= Excerpt to read =
+===+


    What I'm most interested in is how coverage decisions have changed with newspapers generating less revenue and how often a major event -- one of the biggest of the year -- is topped by a local event in play.

    The metropolitan daily in the city I long lived in -- and worked for until getting a better-paying job -- staffed it, played it atop the cover of its sports section with a six-column headline.
     
  2. BTExpress

    BTExpress Well-Known Member

    Nothing.

    Latest McClatchy deadline is 10 p.m. ET. 25 of the 29 papers' deadlines are before 9 p.m. ET.
     
  3. dixiehack

    dixiehack Well-Known Member

    I’ve seen maybe two copies of my metropolitan no-longer-a-daily since they axed my department nearly six years ago. But I assure you they didn’t make any effort to play it up in today’s edition, which was the first since the game happened.

+===+

= Work request 1 =
In the newspaper coverage thread, what is the latest McClatchy deadline?
= Work request 2 =
Please mark each statement yes or no against the newspaper coverage thread, quoting the words that decide it. (a) Most of the 29 papers have deadlines before 9 p.m. ET. (b) The metropolitan daily put the event atop its sports section cover with a six-column headline. (c) dixiehack's department was cut about ten years ago.
The items are separate material, not part of the newspaper coverage thread.

+===+

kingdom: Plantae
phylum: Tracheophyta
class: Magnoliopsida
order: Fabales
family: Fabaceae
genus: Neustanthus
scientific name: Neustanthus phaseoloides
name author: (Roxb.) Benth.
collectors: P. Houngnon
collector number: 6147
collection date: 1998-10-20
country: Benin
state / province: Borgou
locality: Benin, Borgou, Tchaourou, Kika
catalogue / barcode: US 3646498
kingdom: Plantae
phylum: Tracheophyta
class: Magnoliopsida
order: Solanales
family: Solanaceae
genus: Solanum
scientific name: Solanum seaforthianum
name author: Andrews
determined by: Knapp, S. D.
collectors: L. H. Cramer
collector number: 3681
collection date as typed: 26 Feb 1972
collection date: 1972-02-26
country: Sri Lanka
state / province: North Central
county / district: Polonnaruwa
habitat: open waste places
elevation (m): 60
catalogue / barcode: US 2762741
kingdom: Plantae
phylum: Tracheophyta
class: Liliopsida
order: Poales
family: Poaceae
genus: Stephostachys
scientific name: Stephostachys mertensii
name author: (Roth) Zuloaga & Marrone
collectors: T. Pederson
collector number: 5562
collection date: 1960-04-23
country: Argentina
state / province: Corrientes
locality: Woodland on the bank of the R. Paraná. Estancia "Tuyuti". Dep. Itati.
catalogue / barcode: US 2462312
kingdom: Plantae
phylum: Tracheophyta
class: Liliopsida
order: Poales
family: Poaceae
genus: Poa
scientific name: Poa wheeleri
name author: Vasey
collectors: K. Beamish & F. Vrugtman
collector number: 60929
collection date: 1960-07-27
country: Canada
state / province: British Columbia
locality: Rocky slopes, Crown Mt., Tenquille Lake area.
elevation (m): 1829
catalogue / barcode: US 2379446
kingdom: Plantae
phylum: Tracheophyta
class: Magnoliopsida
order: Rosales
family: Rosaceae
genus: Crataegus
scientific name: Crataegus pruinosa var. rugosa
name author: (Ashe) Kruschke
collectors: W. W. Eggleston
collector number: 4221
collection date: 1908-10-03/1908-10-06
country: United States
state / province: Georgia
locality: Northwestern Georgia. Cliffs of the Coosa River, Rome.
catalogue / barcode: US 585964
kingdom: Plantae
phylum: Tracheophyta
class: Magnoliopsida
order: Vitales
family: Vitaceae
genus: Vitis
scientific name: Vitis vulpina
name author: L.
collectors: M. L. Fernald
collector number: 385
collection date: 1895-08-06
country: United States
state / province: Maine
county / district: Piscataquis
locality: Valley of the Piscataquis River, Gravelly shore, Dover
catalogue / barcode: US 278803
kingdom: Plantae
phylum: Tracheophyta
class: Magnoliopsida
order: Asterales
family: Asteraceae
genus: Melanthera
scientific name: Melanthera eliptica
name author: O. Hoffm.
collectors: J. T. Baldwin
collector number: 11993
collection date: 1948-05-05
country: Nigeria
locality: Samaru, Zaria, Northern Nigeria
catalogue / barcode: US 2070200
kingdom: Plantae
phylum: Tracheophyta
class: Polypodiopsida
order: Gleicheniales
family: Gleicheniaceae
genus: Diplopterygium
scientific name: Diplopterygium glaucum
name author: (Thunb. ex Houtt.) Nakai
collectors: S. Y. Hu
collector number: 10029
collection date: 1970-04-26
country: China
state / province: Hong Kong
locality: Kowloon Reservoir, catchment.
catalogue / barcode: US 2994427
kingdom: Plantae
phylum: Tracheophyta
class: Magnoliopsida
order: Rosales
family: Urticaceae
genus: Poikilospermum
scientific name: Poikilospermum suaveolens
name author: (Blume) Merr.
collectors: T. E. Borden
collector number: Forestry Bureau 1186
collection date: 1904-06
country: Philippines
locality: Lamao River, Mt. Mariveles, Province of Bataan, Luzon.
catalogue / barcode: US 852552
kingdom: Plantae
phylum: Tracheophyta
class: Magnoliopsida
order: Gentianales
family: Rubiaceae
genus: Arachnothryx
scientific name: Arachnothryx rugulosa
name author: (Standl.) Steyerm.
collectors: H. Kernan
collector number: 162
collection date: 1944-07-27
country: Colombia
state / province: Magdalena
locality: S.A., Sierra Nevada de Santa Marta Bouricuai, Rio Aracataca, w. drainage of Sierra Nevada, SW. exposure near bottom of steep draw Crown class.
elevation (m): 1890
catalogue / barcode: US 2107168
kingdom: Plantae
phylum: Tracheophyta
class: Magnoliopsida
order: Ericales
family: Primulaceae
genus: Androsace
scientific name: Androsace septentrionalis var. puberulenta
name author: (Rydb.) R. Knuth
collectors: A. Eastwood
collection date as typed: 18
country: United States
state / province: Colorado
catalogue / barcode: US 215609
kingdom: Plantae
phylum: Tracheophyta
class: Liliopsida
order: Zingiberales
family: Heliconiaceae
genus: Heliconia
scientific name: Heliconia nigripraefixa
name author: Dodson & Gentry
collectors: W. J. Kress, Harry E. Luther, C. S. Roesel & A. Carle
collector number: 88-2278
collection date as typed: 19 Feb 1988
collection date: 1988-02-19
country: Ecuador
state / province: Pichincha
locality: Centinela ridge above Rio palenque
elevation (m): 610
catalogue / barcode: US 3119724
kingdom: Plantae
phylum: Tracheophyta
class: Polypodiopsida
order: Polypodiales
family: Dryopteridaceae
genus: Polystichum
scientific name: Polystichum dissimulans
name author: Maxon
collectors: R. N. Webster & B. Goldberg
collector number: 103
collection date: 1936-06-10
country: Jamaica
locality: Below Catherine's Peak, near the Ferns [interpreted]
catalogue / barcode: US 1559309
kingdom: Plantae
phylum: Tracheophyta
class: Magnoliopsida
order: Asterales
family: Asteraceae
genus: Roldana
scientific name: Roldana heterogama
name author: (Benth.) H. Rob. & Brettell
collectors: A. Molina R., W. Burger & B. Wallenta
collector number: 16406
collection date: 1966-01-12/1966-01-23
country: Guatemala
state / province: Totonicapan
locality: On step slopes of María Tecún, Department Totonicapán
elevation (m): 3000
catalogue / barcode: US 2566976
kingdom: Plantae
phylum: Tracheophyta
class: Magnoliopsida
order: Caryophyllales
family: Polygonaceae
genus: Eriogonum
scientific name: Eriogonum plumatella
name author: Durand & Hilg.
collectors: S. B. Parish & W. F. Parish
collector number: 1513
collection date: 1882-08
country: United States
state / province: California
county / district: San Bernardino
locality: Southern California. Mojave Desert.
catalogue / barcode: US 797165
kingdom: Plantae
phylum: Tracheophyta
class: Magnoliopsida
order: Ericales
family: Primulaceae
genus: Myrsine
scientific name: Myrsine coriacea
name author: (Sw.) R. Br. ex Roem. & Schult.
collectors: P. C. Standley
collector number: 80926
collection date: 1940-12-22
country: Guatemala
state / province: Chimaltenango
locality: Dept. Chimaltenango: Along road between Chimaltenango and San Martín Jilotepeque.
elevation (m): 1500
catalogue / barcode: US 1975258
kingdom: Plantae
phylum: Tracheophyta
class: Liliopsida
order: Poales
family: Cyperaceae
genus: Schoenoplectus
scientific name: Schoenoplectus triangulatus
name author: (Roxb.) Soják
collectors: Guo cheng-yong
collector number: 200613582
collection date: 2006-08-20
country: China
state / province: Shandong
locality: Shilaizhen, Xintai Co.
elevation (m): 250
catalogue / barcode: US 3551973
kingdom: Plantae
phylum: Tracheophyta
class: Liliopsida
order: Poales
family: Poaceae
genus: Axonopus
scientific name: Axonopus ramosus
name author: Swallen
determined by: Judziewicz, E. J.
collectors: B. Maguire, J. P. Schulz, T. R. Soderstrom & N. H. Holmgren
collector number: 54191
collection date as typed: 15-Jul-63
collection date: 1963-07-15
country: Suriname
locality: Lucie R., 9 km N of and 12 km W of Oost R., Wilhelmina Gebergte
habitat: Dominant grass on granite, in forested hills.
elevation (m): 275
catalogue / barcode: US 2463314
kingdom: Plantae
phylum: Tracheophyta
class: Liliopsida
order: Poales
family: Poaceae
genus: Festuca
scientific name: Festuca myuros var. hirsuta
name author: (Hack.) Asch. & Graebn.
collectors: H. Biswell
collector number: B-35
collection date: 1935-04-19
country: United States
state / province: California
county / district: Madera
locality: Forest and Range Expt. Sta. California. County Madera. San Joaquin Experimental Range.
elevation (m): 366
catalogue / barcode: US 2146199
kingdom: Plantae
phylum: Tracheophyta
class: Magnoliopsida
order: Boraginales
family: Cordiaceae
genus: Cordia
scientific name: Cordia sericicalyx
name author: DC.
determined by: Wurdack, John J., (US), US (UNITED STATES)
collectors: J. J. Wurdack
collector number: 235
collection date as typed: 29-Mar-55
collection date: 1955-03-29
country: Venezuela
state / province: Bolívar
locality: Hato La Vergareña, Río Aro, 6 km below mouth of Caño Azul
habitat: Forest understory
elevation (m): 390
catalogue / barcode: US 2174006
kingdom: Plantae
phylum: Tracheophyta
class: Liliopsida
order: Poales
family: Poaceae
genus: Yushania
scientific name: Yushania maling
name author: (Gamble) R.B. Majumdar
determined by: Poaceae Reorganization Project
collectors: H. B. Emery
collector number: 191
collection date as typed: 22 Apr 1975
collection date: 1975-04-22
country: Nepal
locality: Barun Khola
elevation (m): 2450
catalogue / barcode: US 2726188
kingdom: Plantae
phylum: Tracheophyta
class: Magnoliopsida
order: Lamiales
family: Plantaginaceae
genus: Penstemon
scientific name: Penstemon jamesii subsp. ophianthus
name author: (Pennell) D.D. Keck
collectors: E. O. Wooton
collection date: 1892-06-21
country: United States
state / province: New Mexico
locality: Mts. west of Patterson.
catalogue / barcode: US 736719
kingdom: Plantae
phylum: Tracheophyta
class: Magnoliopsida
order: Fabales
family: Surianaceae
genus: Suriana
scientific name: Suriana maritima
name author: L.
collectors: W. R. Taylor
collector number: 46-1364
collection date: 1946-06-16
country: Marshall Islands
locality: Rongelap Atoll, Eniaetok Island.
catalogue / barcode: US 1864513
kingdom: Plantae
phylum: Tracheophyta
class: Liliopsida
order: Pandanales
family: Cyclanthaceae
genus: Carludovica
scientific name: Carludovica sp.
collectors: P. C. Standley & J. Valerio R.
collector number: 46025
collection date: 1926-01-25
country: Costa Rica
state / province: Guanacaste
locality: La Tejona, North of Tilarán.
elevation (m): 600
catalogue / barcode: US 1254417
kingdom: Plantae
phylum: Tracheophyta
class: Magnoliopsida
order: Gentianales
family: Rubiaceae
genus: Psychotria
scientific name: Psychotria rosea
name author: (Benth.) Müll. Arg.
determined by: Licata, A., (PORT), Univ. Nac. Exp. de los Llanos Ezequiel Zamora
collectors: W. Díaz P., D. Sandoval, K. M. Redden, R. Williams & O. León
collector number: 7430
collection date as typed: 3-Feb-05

+===+

= Response 1 =
10 p.m. ET

= Response 2 =
(a) Yes: "25 of the 29 papers' deadlines are before 9 p.m. ET."
(b) Yes: "played it atop the cover of its sports section with a six-column headline."
(c) No: "since they axed my department nearly six years ago."